Britain is ready to become an aggressive tax haven if the EU fails to agree the right Brexit trade deal, Downing Street has warned.
Theresa May’s official spokeswoman said that the UK would prefer to have a “mainstream” tax regime, but was poised to slash rates if Brussels failed to compromise.
Chancellor Philip Hammond declared on Sunday that Britain would not “lie down” if Germany and others refused to agree as much access as possible to their markets once the UK has quit the EU.
Asked directly for the PM’s own stance, her spokeswoman said: “She shares the view that the Chancellor set out.
“We want to remain in the mainstream of recognised, European-style tax systems - but if we are forced to do something different, then we stand ready to do so.”
The pound continued to fall on Monday as currency traders reacted to media reports that May will threaten a ‘hard Brexit’ of opting out of the EU single market and customs union if it can’t get a trade deal that allows curbs on migration.
Ahead of May’s major speech on Brexit due on Tuesday, No.10 insisted that it had not been behind remarks that a “market correction” was expected on sterling.

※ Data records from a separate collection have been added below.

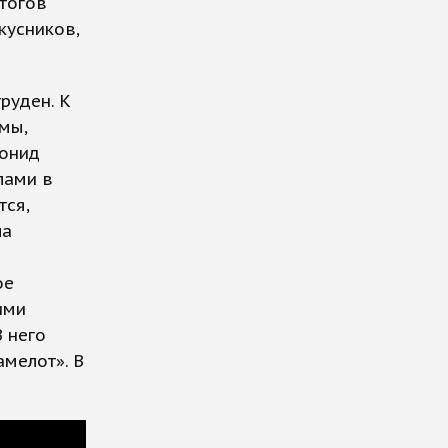
итогов
кусников,
руден. К
мы,
еонид
лами в
тся,
ла
ое
ими
 него
мелот». В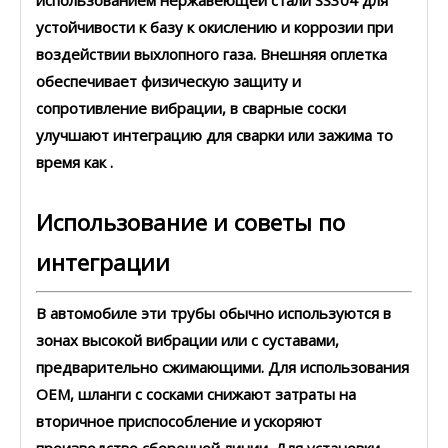
использованием
нержавеющей стали SS304
для
устойчивости к базу к окислению и коррозии при
воздействии выхлопного газа. Внешняя оплетка
обеспечивает физическую защиту и
сопротивление вибрации, в сварные соски
улучшают интеграцию для сварки или зажима
то
время
как
.
Использование и советы по
интеграции
В автомобиле эти трубы обычно используются в
зонах высокой вибрации или с суставами,
предварительно сжимающими. Для использования
OEM, шланги с сосками снижают затраты на
вторичное приспособление и ускоряют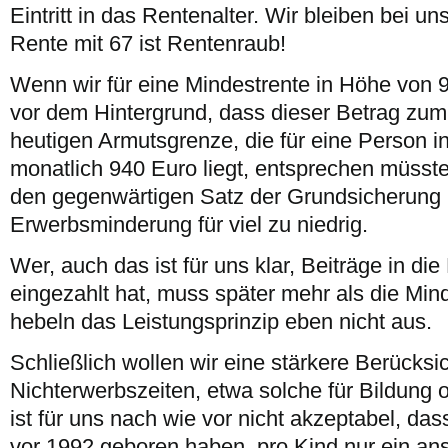
Eintritt in das Rentenalter. Wir bleiben bei un
Rente mit 67 ist Rentenraub!
Wenn wir für eine Mindestrente in Höhe von 
vor dem Hintergrund, dass dieser Betrag zum
heutigen Armutsgrenze, die für eine Person i
monatlich 940 Euro liegt, entsprechen müsste
den gegenwärtigen Satz der Grundsicherung i
Erwerbsminderung für viel zu niedrig.
Wer, auch das ist für uns klar, Beiträge in d
eingezahlt hat, muss später mehr als die Mind
hebeln das Leistungsprinzip eben nicht aus.
Schließlich wollen wir eine stärkere Berücksi
Nichterwerbszeiten, etwa solche für Bildung 
ist für uns nach wie vor nicht akzeptabel, dass
vor 1992 geboren haben, pro Kind nur ein anst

The PM’s spokeswoman refused to comment on the level of the pound, even though US President Elect Donald Trump had told The Times columnist Michael Gove that its fall would make British exports more attractive.
Downing Street was cautious about claims that Trump could sort a UK-US trade deal “quickly”, stressing that “we can’t enter into or sign a free trade agreement while remaining a member of the EU”.
Gove had suggested that Trump could have a deal ready to go from 2019, when Brexit is expected to finally take place, but No.10 said the UK could only have “scoping discussions” before then.
Hammond sparked fresh speculation of a hard-line stance when asked by German newspaper Welt am Sonntag if he was ready for Britain to become “the tax haven of Europe” if it failed to get the EU trade deal it wanted.
“The British people are not going to lie down and say ‘too bad, we’ve been wounded’. We will change our model and we will come back, and we will be competitively engaged,” he replied.
Jeremy Corbyn told the Andrew Marr Show on Sunday that May was edging towards turning the UK into an ‘offshore’ economy.
“She appears to be heading us in the direction of a sort of bargain basement economy on the shores of Europe where we have low levels of corporate taxation,” he said.
“We will lose access to half of our export markets, it seems to me an extremely risky strategy.”
Corbyn added that many Brexit voters had backed Leave in the EU referendum last June because they were unhappy about corporate tax avoidance.
“The very wealthiest in this country outsource and offshore their profits into tax havens around the world..we have a growing gap between the richest and the poorest...that was one of the messages in the EU referendum campaign.”